▶ _Problem description_:
Please repeat every entry exactly as written, but skip the pictures.

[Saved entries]
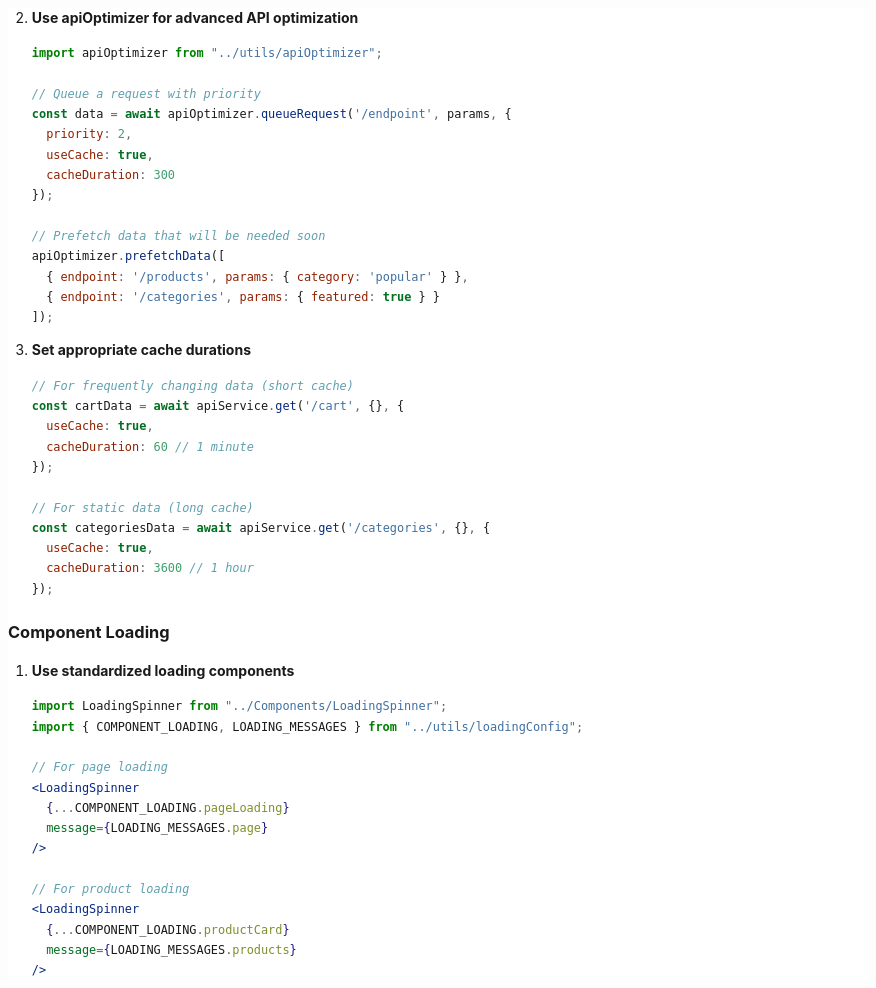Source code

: 2. **Use apiOptimizer for advanced API optimization**
   ```jsx
   import apiOptimizer from "../utils/apiOptimizer";

   // Queue a request with priority
   const data = await apiOptimizer.queueRequest('/endpoint', params, {
     priority: 2,
     useCache: true,
     cacheDuration: 300
   });

   // Prefetch data that will be needed soon
   apiOptimizer.prefetchData([
     { endpoint: '/products', params: { category: 'popular' } },
     { endpoint: '/categories', params: { featured: true } }
   ]);
   ```

3. **Set appropriate cache durations**
   ```jsx
   // For frequently changing data (short cache)
   const cartData = await apiService.get('/cart', {}, {
     useCache: true,
     cacheDuration: 60 // 1 minute
   });

   // For static data (long cache)
   const categoriesData = await apiService.get('/categories', {}, {
     useCache: true,
     cacheDuration: 3600 // 1 hour
   });
   ```

### Component Loading

1. **Use standardized loading components**
   ```jsx
   import LoadingSpinner from "../Components/LoadingSpinner";
   import { COMPONENT_LOADING, LOADING_MESSAGES } from "../utils/loadingConfig";

   // For page loading
   <LoadingSpinner
     {...COMPONENT_LOADING.pageLoading}
     message={LOADING_MESSAGES.page}
   />

   // For product loading
   <LoadingSpinner
     {...COMPONENT_LOADING.productCard}
     message={LOADING_MESSAGES.products}
   />
   ```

▶ _Answer to this task_:
Source code

: 2. **Use apiOptimizer for advanced API optimization**
   ```jsx
   import apiOptimizer from "../utils/apiOptimizer";

   // Queue a request with priority
   const data = await apiOptimizer.queueRequest('/endpoint', params, {
     priority: 2,
     useCache: true,
     cacheDuration: 300
   });

   // Prefetch data that will be needed soon
   apiOptimizer.prefetchData([
     { endpoint: '/products', params: { category: 'popular' } },
     { endpoint: '/categories', params: { featured: true } }
   ]);
   ```

3. **Set appropriate cache durations**
   ```jsx
   // For frequently changing data (short cache)
   const cartData = await apiService.get('/cart', {}, {
     useCache: true,
     cacheDuration: 60 // 1 minute
   });

   // For static data (long cache)
   const categoriesData = await apiService.get('/categories', {}, {
     useCache: true,
     cacheDuration: 3600 // 1 hour
   });
   ```

### Component Loading

1. **Use standardized loading components**
   ```jsx
   import LoadingSpinner from "../Components/LoadingSpinner";
   import { COMPONENT_LOADING, LOADING_MESSAGES } from "../utils/loadingConfig";

   // For page loading
   <LoadingSpinner
     {...COMPONENT_LOADING.pageLoading}
     message={LOADING_MESSAGES.page}
   />

   // For product loading
   <LoadingSpinner
     {...COMPONENT_LOADING.productCard}
     message={LOADING_MESSAGES.products}
   />
   ```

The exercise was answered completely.